ABOUT THIS TASK.
Where a line holds the word "format", copy that line from the data below.

--------------------------------

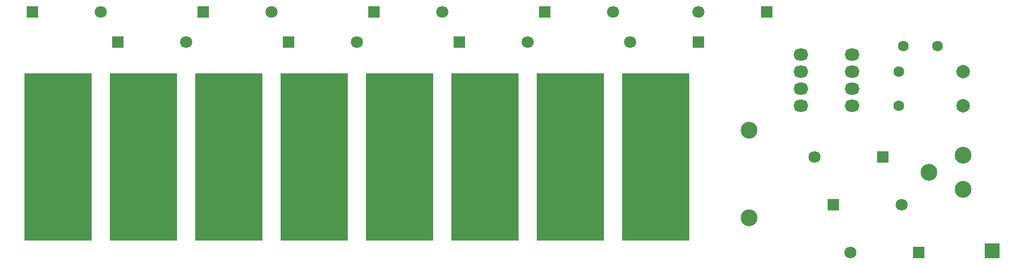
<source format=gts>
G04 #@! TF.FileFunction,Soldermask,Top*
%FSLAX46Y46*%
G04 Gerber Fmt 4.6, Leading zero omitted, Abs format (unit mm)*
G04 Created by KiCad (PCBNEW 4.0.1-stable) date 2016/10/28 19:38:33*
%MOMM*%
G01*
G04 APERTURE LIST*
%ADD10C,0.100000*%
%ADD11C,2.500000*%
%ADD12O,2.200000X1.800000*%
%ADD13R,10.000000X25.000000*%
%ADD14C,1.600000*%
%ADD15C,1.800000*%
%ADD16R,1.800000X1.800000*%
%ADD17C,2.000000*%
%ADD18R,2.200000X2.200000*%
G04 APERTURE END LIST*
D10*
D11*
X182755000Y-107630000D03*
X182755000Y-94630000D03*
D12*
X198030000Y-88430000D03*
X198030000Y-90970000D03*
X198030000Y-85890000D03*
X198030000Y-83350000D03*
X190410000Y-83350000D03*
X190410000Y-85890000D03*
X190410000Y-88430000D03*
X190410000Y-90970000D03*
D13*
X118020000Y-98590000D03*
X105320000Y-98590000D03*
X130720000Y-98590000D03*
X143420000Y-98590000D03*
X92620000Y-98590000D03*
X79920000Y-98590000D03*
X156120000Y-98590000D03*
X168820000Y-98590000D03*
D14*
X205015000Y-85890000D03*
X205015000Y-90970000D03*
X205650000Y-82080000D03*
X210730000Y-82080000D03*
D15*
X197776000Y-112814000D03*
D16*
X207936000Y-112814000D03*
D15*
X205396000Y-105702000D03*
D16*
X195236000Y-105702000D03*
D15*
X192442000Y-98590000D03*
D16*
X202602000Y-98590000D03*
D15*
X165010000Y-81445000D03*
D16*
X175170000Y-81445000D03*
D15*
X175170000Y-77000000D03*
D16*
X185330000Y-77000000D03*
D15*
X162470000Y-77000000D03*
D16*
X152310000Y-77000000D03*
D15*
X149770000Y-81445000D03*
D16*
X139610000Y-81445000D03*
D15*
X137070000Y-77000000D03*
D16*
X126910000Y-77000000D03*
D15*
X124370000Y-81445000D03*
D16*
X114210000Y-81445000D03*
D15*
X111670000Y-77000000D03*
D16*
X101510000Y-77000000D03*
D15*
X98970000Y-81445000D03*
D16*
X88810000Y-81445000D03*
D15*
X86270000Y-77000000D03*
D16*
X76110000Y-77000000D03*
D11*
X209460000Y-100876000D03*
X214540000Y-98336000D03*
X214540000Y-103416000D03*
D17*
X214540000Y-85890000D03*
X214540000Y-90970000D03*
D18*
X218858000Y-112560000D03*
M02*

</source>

--------------------------------

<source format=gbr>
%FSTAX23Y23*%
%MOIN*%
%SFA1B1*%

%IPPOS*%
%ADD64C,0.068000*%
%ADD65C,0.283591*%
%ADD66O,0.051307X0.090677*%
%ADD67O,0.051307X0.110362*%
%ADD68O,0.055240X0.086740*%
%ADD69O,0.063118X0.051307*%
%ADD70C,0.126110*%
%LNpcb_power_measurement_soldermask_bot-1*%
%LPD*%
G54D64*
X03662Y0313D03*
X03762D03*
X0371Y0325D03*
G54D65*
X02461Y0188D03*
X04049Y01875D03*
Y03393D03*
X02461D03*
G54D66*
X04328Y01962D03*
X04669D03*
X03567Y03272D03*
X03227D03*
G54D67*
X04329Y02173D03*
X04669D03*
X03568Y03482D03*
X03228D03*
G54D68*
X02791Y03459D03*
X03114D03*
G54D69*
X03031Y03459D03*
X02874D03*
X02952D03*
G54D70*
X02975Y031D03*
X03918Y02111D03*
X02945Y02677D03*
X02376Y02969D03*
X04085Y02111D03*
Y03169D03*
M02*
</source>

--------------------------------

ANSWER BOX.
<source format=gts>
G04 Gerber Fmt 4.6, Leading zero omitted, Abs format (unit mm)*
<source format=gbr>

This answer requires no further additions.